» **Recorded information**

============================================================

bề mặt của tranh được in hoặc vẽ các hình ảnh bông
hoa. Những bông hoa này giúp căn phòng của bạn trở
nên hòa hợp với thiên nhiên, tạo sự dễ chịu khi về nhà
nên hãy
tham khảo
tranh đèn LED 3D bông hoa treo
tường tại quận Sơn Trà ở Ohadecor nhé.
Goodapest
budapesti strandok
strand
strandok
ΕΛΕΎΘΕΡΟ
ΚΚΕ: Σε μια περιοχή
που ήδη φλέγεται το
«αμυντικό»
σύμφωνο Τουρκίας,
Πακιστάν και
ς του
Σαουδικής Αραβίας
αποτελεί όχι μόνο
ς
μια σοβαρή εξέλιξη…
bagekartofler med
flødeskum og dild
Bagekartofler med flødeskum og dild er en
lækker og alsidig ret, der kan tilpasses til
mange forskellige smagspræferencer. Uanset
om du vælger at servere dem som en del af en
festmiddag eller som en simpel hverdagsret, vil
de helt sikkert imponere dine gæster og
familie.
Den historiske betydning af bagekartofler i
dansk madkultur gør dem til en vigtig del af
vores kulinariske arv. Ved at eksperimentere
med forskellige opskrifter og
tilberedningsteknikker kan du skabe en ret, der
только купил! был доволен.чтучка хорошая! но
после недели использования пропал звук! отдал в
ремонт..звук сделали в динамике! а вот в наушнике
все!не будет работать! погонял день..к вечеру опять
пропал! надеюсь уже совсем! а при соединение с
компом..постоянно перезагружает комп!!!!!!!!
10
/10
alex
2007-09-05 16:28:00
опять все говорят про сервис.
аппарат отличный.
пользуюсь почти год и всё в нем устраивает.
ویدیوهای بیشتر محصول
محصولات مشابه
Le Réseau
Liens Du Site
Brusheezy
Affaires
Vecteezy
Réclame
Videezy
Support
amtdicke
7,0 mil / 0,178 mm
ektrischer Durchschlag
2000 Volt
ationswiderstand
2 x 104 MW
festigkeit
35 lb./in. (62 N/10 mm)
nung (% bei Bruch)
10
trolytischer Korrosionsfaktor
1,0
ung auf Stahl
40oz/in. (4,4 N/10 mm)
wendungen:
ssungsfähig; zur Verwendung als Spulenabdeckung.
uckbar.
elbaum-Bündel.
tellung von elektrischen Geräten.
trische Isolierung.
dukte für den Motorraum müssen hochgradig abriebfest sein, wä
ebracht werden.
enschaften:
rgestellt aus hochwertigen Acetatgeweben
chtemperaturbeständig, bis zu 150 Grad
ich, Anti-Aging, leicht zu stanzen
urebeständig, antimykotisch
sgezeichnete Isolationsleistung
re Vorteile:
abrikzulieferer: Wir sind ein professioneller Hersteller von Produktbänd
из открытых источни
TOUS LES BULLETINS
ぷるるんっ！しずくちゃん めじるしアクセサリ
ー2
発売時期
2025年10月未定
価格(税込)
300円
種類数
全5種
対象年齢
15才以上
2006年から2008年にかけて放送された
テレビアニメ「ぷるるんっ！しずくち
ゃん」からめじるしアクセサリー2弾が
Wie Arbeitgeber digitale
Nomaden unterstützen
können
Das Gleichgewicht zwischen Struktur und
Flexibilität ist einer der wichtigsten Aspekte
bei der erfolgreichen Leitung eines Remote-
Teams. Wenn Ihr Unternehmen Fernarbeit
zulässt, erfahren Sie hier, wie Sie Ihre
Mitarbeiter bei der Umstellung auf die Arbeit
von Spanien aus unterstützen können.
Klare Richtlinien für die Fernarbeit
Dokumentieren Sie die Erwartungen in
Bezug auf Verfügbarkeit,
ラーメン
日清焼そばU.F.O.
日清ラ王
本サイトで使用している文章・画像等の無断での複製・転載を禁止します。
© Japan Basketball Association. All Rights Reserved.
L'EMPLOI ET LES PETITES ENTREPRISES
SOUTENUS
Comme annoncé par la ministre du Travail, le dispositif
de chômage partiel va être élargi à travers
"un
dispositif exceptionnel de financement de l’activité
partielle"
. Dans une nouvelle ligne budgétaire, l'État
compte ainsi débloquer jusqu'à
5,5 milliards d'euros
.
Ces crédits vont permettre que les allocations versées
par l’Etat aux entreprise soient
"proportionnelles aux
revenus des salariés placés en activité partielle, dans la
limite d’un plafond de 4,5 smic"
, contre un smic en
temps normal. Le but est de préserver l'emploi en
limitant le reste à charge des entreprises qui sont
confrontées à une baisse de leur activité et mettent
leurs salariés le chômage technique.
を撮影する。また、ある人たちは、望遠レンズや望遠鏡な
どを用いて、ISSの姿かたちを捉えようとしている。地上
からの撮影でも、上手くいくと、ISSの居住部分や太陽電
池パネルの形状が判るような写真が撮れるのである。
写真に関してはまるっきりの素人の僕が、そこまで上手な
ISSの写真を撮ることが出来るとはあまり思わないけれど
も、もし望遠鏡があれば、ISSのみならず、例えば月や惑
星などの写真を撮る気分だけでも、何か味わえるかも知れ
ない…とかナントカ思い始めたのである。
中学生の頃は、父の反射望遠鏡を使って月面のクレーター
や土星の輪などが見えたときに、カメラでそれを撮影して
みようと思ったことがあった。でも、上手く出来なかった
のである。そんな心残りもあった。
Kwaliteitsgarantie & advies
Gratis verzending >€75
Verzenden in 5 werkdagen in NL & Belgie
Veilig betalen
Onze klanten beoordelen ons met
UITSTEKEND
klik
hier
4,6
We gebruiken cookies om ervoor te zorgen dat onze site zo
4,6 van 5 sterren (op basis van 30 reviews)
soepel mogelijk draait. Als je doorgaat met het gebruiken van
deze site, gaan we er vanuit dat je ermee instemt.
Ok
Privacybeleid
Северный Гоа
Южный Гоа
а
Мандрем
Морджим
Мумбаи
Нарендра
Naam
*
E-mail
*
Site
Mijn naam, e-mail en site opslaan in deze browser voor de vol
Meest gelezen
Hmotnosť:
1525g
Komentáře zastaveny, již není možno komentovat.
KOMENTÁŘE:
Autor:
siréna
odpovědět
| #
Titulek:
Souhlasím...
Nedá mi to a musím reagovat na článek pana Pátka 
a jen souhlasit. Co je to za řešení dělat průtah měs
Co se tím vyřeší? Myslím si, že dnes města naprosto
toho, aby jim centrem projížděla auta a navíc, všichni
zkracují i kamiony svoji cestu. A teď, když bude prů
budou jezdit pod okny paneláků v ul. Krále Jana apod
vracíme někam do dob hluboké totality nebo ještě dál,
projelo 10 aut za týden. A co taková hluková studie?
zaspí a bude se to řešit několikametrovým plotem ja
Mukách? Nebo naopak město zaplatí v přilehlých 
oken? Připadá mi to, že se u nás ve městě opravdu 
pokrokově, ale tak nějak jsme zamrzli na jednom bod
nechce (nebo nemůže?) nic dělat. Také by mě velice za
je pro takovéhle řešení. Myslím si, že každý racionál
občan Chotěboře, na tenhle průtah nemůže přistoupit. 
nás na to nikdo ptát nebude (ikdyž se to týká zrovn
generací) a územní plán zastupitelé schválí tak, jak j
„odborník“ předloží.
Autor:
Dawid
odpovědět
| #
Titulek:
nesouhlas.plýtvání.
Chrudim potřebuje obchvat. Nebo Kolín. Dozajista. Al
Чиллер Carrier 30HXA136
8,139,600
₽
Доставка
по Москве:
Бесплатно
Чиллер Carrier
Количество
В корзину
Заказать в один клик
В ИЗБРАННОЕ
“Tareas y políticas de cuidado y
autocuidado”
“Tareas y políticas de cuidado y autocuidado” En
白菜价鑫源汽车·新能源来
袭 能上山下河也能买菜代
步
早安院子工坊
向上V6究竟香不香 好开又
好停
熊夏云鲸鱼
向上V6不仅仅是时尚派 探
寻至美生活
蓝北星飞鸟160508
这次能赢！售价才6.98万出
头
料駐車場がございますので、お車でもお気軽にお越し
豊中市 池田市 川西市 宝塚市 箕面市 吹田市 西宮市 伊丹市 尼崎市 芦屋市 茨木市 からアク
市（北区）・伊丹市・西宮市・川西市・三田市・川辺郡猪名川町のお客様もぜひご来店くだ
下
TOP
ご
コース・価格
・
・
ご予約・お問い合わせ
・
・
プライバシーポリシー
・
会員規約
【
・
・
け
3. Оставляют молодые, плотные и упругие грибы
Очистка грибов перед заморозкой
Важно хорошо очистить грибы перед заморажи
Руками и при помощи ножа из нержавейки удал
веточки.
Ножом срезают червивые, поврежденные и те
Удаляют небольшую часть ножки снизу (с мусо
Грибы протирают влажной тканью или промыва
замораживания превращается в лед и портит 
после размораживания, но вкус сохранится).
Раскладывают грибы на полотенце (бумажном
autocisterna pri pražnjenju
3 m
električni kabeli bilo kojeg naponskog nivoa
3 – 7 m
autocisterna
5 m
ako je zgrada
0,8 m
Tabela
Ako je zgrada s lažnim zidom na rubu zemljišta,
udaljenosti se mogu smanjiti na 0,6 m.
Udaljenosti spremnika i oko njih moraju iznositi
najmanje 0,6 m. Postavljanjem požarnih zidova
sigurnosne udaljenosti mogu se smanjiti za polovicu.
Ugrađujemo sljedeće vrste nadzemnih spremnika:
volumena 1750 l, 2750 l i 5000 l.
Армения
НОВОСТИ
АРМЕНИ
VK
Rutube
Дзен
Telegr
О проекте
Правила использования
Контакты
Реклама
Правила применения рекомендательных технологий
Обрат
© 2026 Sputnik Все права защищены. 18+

============================================================

Reproduce the lines above without any change, starting at the very first line and ending at the line that contains "rgestellt aus hochwertigen Acetatgeweben", with both of those lines included.

bề mặt của tranh được in hoặc vẽ các hình ảnh bông
hoa. Những bông hoa này giúp căn phòng của bạn trở
nên hòa hợp với thiên nhiên, tạo sự dễ chịu khi về nhà
nên hãy
tham khảo
tranh đèn LED 3D bông hoa treo
tường tại quận Sơn Trà ở Ohadecor nhé.
Goodapest
budapesti strandok
strand
strandok
ΕΛΕΎΘΕΡΟ
ΚΚΕ: Σε μια περιοχή
που ήδη φλέγεται το
«αμυντικό»
σύμφωνο Τουρκίας,
Πακιστάν και
ς του
Σαουδικής Αραβίας
αποτελεί όχι μόνο
ς
μια σοβαρή εξέλιξη…
bagekartofler med
flødeskum og dild
Bagekartofler med flødeskum og dild er en
lækker og alsidig ret, der kan tilpasses til
mange forskellige smagspræferencer. Uanset
om du vælger at servere dem som en del af en
festmiddag eller som en simpel hverdagsret, vil
de helt sikkert imponere dine gæster og
familie.
Den historiske betydning af bagekartofler i
dansk madkultur gør dem til en vigtig del af
vores kulinariske arv. Ved at eksperimentere
med forskellige opskrifter og
tilberedningsteknikker kan du skabe en ret, der
только купил! был доволен.чтучка хорошая! но
после недели использования пропал звук! отдал в
ремонт..звук сделали в динамике! а вот в наушнике
все!не будет работать! погонял день..к вечеру опять
пропал! надеюсь уже совсем! а при соединение с
компом..постоянно перезагружает комп!!!!!!!!
10
/10
alex
2007-09-05 16:28:00
опять все говорят про сервис.
аппарат отличный.
пользуюсь почти год и всё в нем устраивает.
ویدیوهای بیشتر محصول
محصولات مشابه
Le Réseau
Liens Du Site
Brusheezy
Affaires
Vecteezy
Réclame
Videezy
Support
amtdicke
7,0 mil / 0,178 mm
ektrischer Durchschlag
2000 Volt
ationswiderstand
2 x 104 MW
festigkeit
35 lb./in. (62 N/10 mm)
nung (% bei Bruch)
10
trolytischer Korrosionsfaktor
1,0
ung auf Stahl
40oz/in. (4,4 N/10 mm)
wendungen:
ssungsfähig; zur Verwendung als Spulenabdeckung.
uckbar.
elbaum-Bündel.
tellung von elektrischen Geräten.
trische Isolierung.
dukte für den Motorraum müssen hochgradig abriebfest sein, wä
ebracht werden.
enschaften:
rgestellt aus hochwertigen Acetatgeweben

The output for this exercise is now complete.